(Stored data entries)
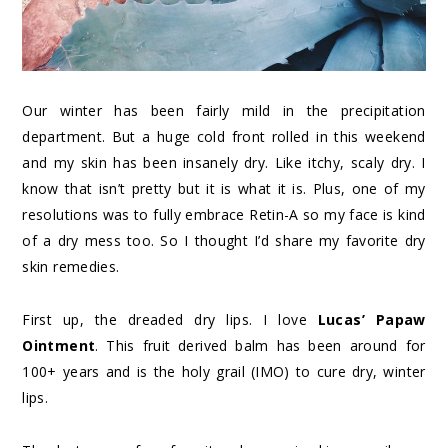
Our winter has been fairly mild in the precipitation
department. But a huge cold front rolled in this weekend
and my skin has been insanely dry. Like itchy, scaly dry. I
know that isn’t pretty but it is what it is. Plus, one of my
resolutions was to fully embrace Retin-A so my face is kind
of a dry mess too. So I thought I’d share my favorite dry
skin remedies.
First up, the dreaded dry lips. I love
Lucas’ Papaw
Ointment
. This fruit derived balm has been around for
100+ years and is the holy grail (IMO) to cure dry, winter
lips.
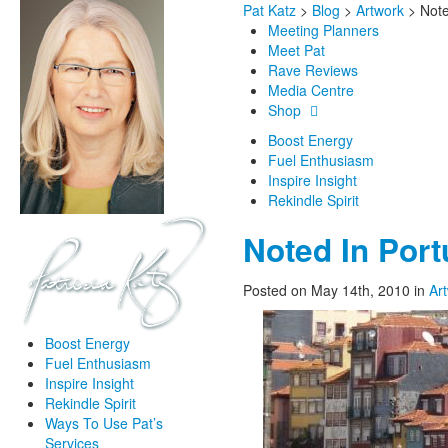
Pat Katz
>
Blog
>
Artwork
>
Note
Meeting Planners
Meet Pat
Rave Reviews
Media Centre
Shop
Boost Energy
Fuel Enthusiasm
Inspire Insight
Rekindle Spirit
Noted In Port
Posted on May 14th, 2010
in
Ar
Boost Energy
Fuel Enthusiasm
Inspire Insight
Rekindle Spirit
Ways To Use Pat’s
Services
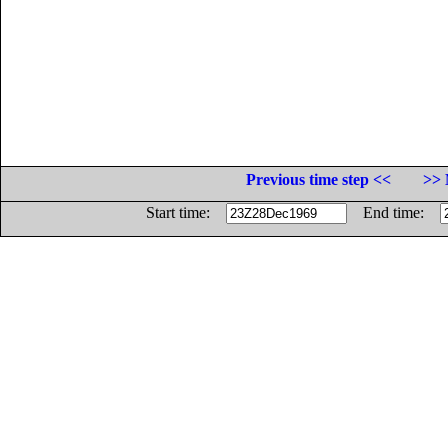
Previous time step <<
>> 
Start time:
End time:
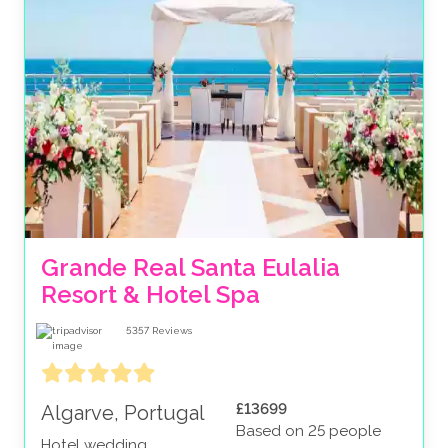
Grande Real Santa Eulalia 
Resort & Hotel Spa
5357
Reviews
£13699
Algarve, Portugal
Based on 25 people
Hotel wedding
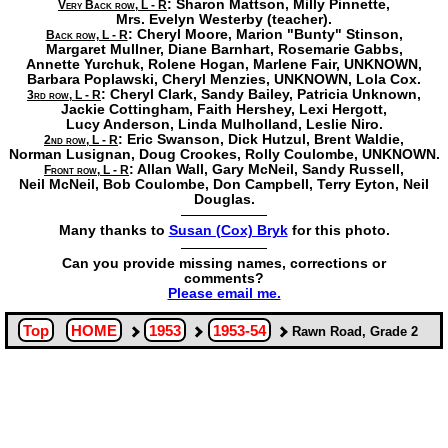
: Sharon Mattson,
Milly Pinnette,
Very Back row, L - R
Mrs. Evelyn Westerby
(teacher).
: Cheryl Moore,
Marion "Bunty" Stinson,
Back row, L - R
Margaret Mullner,
Diane Barnhart,
Rosemarie Gabbs,
Annette Yurchuk,
Rolene Hogan,
Marlene Fair,
UNKNOWN,
Barbara Poplawski,
Cheryl Menzies,
UNKNOWN,
Lola Cox.
: Cheryl Clark,
Sandy Bailey,
Patricia Unknown,
3rd row, L - R
Jackie Cottingham,
Faith Hershey,
Lexi Hergott,
Lucy Anderson,
Linda Mulholland,
Leslie Niro.
: Eric Swanson,
Dick Hutzul,
Brent Waldie,
2nd row, L - R
Norman Lusignan,
Doug Crookes,
Rolly Coulombe,
UNKNOWN.
: Allan Wall,
Gary McNeil,
Sandy Russell,
Front row, L - R
Neil McNeil,
Bob Coulombe,
Don Campbell,
Terry Eyton, Neil
Douglas.
Many thanks to
Susan (Cox) Bryk
for this photo.
Can you provide missing names, corrections or
comments?
Please email me.
Top
HOME
1953
1953-54
Rawn Road, Grade 2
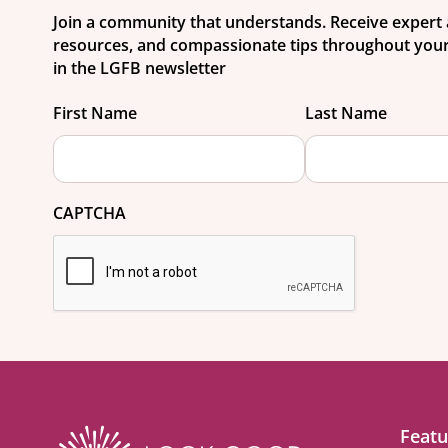
Join a community that understands. Receive expert 
resources, and compassionate tips throughout your
in the LGFB newsletter
First Name
Last Name
CAPTCHA
Featu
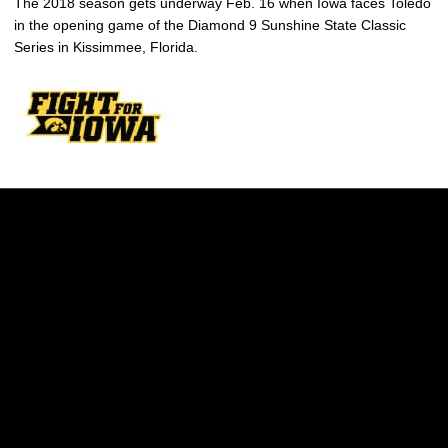
The 2018 season gets underway Feb. 16 when Iowa faces Toledo
in the opening game of the Diamond 9 Sunshine State Classic
Series in Kissimmee, Florida.
Opens in a new window
Opens in a new w
Opens in a new window
Opens in a new w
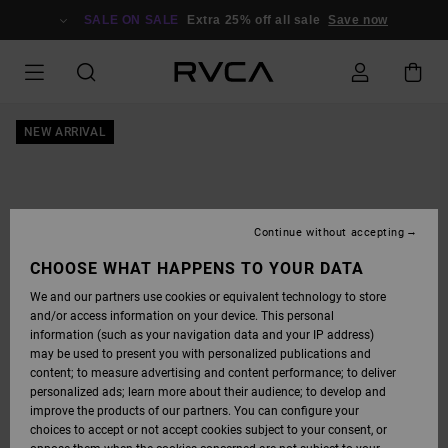
SKIP
TO
SALE ON SALE
Extra 25% off all sale
Save now
PRODUCT
INFORMATION
NEW ARRIVAL
Continue without accepting
CHOOSE WHAT HAPPENS TO YOUR DATA
We and our partners use cookies or equivalent technology to store
and/or access information on your device. This personal
information (such as your navigation data and your IP address)
may be used to present you with personalized publications and
content; to measure advertising and content performance; to deliver
personalized ads; learn more about their audience; to develop and
improve the products of our partners. You can configure your
choices to accept or not accept cookies subject to your consent, or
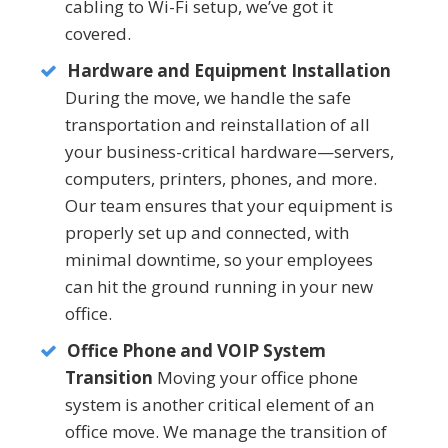
cabling to Wi-Fi setup, we’ve got it
covered.
Hardware and Equipment Installation
During the move, we handle the safe
transportation and reinstallation of all
your business-critical hardware—servers,
computers, printers, phones, and more.
Our team ensures that your equipment is
properly set up and connected, with
minimal downtime, so your employees
can hit the ground running in your new
office.
Office Phone and VOIP System
Transition
Moving your office phone
system is another critical element of an
office move. We manage the transition of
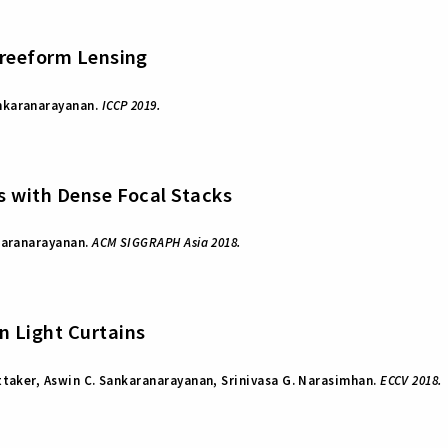
Freeform Lensing
nkaranarayanan.
ICCP 2019.
s with Dense Focal Stacks
karanarayanan.
ACM SIGGRAPH Asia 2018.
 Light Curtains
ttaker, Aswin C. Sankaranarayanan, Srinivasa G. Narasimhan.
ECCV 2018.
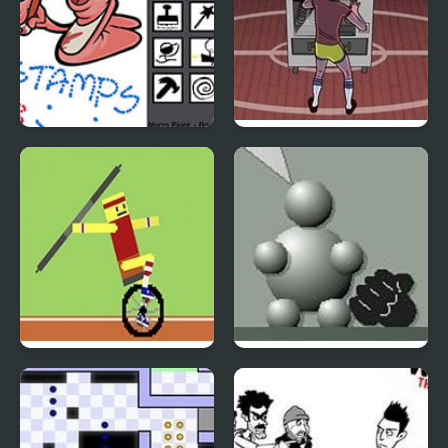
Worm Paint
Vending Machine
Champ
Unicycle Hero
Interactive Buddy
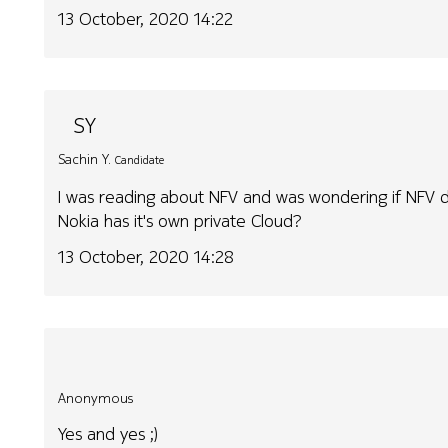
13 October, 2020 14:22
SY
Sachin Y.
Candidate
I was reading about NFV and was wondering if NFV d
Nokia has it's own private Cloud?
13 October, 2020 14:28
Anonymous
Yes and yes ;)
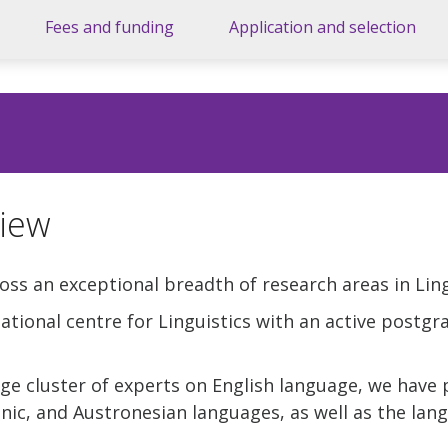
Fees and funding
Application and selection
iew
oss an exceptional breadth of research areas in Ling
rnational centre for Linguistics with an active postg
rge cluster of experts on English language, we have 
ic, and Austronesian languages, as well as the lang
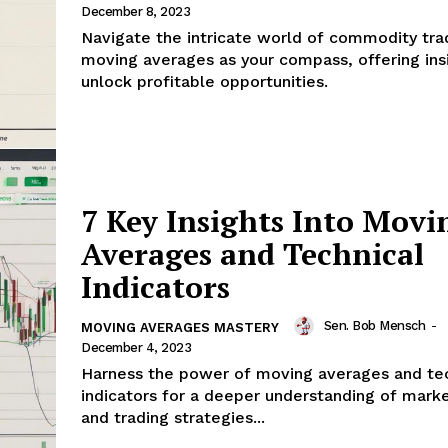
December 8, 2023
Navigate the intricate world of commodity tra
moving averages as your compass, offering ins
unlock profitable opportunities.
7 Key Insights Into Movi
Averages and Technical
Indicators
Sen. Bob Mensch
-
MOVING AVERAGES MASTERY
December 4, 2023
Harness the power of moving averages and tec
indicators for a deeper understanding of mark
and trading strategies...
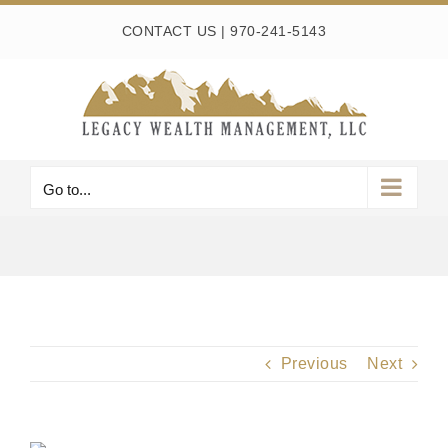
Skip
CONTACT US
|
970-241-5143
to
content
Go to...
Previous
Next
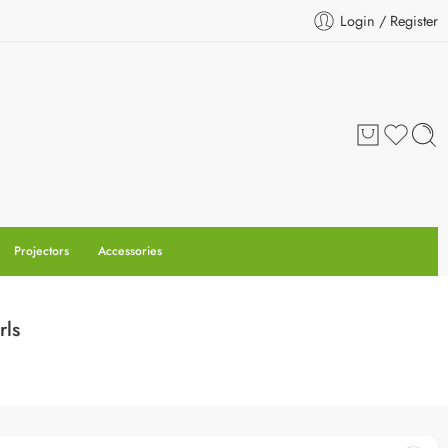
Login / Register
Projectors
Accessories
rls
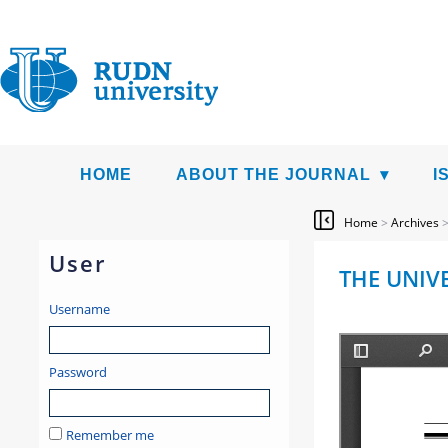
HOME
ABOUT THE JOURNAL
I
Home
>
Archives
User
THE UNIVE
Username
Password
Remember me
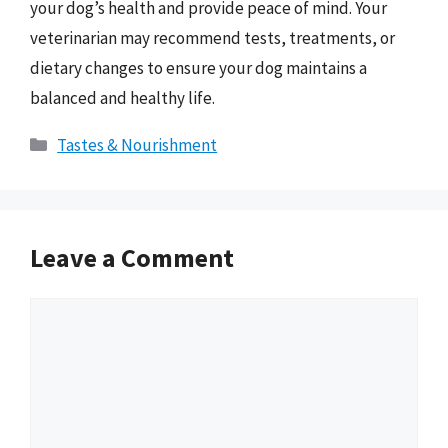
your dog’s health and provide peace of mind. Your
veterinarian may recommend tests, treatments, or
dietary changes to ensure your dog maintains a
balanced and healthy life.
Categories
Tastes & Nourishment
Leave a Comment
Comment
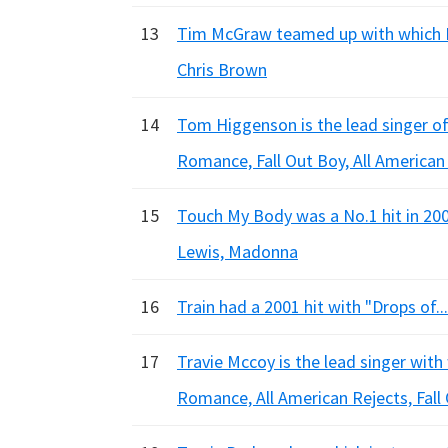
13
Tim McGraw teamed up with which Rn
Chris Brown
14
Tom Higgenson is the lead singer of
Romance, Fall Out Boy, All American
15
Touch My Body was a No.1 hit in 200
Lewis, Madonna
16
Train had a 2001 hit with "Drops of...
17
Travie Mccoy is the lead singer wit
Romance, All American Rejects, Fall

### YOUR GOAL
Each entry above should be reproduced exactly, with the pictures removed.

### WRITTEN REPLY
Our winter has been fairly mild in the precipitation
department. But a huge cold front rolled in this weekend
and my skin has been insanely dry. Like itchy, scaly dry. I
know that isn’t pretty but it is what it is. Plus, one of my
resolutions was to fully embrace Retin-A so my face is kind
of a dry mess too. So I thought I’d share my favorite dry
skin remedies.
First up, the dreaded dry lips. I love
Lucas’ Papaw
Ointment
. This fruit derived balm has been around for
100+ years and is the holy grail (IMO) to cure dry, winter
lips.
Pat Katz
>
Blog
>
Artwork
>
Note
Meeting Planners
Meet Pat
Rave Reviews
Media Centre
Shop
Boost Energy
Fuel Enthusiasm
Inspire Insight
Rekindle Spirit
Noted In Port
Posted on May 14th, 2010
in
Ar
Boost Energy
Fuel Enthusiasm
Inspire Insight
Rekindle Spirit
Ways To Use Pat’s
Services
Previous time step <<
>> 
Start time:
End time:
Grande Real Santa Eulalia 
Resort & Hotel Spa
5357
Reviews
£13699
Algarve, Portugal
Based on 25 people
Hotel wedding
: Sharon Mattson,
Milly Pinnette,
Very Back row, L - R
Mrs. Evelyn Westerby
(teacher).
: Cheryl Moore,
Marion "Bunty" Stinson,
Back row, L - R
Margaret Mullner,
Diane Barnhart,
Rosemarie Gabbs,
Annette Yurchuk,
Rolene Hogan,
Marlene Fair,
UNKNOWN,
Barbara Poplawski,
Cheryl Menzies,
UNKNOWN,
Lola Cox.
: Cheryl Clark,
Sandy Bailey,
Patricia Unknown,
3rd row, L - R
Jackie Cottingham,
Faith Hershey,
Lexi Hergott,
Lucy Anderson,
Linda Mulholland,
Leslie Niro.
: Eric Swanson,
Dick Hutzul,
Brent Waldie,
2nd row, L - R
Norman Lusignan,
Doug Crookes,
Rolly Coulombe,
UNKNOWN.
: Allan Wall,
Gary McNeil,
Sandy Russell,
Front row, L - R
Neil McNeil,
Bob Coulombe,
Don Campbell,
Terry Eyton, Neil
Douglas.
Many thanks to
Susan (Cox) Bryk
for this photo.
Can you provide missing names, corrections or
comments?
Please email me.
Top
HOME
1953
1953-54
Rawn Road, Grade 2
Join a community that understands. Receive expert 
resources, and compassionate tips throughout your
in the LGFB newsletter
First Name
Last Name
CAPTCHA
Featu
The 2018 season gets underway Feb. 16 when Iowa faces Toledo
in the opening game of the Diamond 9 Sunshine State Classic
Series in Kissimmee, Florida.
Opens in a new window
Opens in a new w
Opens in a new window
Opens in a new w
SKIP
TO
SALE ON SALE
Extra 25% off all sale
Save now
PRODUCT
INFORMATION
NEW ARRIVAL
Continue without accepting
CHOOSE WHAT HAPPENS TO YOUR DATA
We and our partners use cookies or equivalent technology to store
and/or access information on your device. This personal
information (such as your navigation data and your IP address)
may be used to present you with personalized publications and
content; to measure advertising and content performance; to deliver
personalized ads; learn more about their audience; to develop and
improve the products of our partners. You can configure your
choices to accept or not accept cookies subject to your consent, or
cabling to Wi-Fi setup, we’ve got it
covered.
Hardware and Equipment Installation
During the move, we handle the safe
transportation and reinstallation of all
your business-critical hardware—servers,
computers, printers, phones, and more.
Our team ensures that your equipment is
properly set up and connected, with
minimal downtime, so your employees
can hit the ground running in your new
office.
Office Phone and VOIP System
Transition
Moving your office phone
system is another critical element of an
office move. We manage the transition of
Freeform Lensing
nkaranarayanan.
ICCP 2019.
s with Dense Focal Stacks
karanarayanan.
ACM SIGGRAPH Asia 2018.
 Light Curtains
ttaker, Aswin C. Sankaranarayanan, Srinivasa G. Narasimhan.
ECCV 2018.
Worm Paint
Vending Machine
Champ
Unicycle Hero
Interactive Buddy
13 October, 2020 14:22
SY
Sachin Y.
Candidate
I was reading about NFV and was wondering if NFV d
Nokia has it's own private Cloud?
13 October, 2020 14:28
Anonymous
Yes and yes ;)
Fees and funding
Application and selection
iew
oss an exceptional breadth of research areas in Ling
rnational centre for Linguistics with an active postg
rge cluster of experts on English language, we have 
ic, and Austronesian languages, as well as the lang
December 8, 2023
Navigate the intricate world of commodity tra
moving averages as your compass, offering ins
unlock profitable opportunities.
7 Key Insights Into Movi
Averages and Technical
Indicators
Sen. Bob Mensch
-
MOVING AVERAGES MASTERY
December 4, 2023
Harness the power of moving averages and tec
indicators for a deeper understanding of mark
and trading strategies...
Skip
CONTACT US
|
970-241-5143
to
content
Go to...
Previous
Next
Login / Register
Projectors
Accessories
rls
HOME
ABOUT THE JOURNAL
I
Home
>
Archives
User
THE UNIVE
Username
Password
Remember me
your dog’s health and provide peace of mind. Your
veterinarian may recommend tests, treatments, or
dietary changes to ensure your dog maintains a
balanced and healthy life.
Categories
Tastes & Nourishment
Leave a Comment
Comment
13
Tim McGraw teamed up with which Rn
Chris Brown
14
Tom Higgenson is the lead singer of
Romance, Fall Out Boy, All American
15
Touch My Body was a No.1 hit in 200
Lewis, Madonna
16
Train had a 2001 hit with "Drops of...
17
Travie Mccoy is the lead singer wit
Romance, All American Rejects, Fall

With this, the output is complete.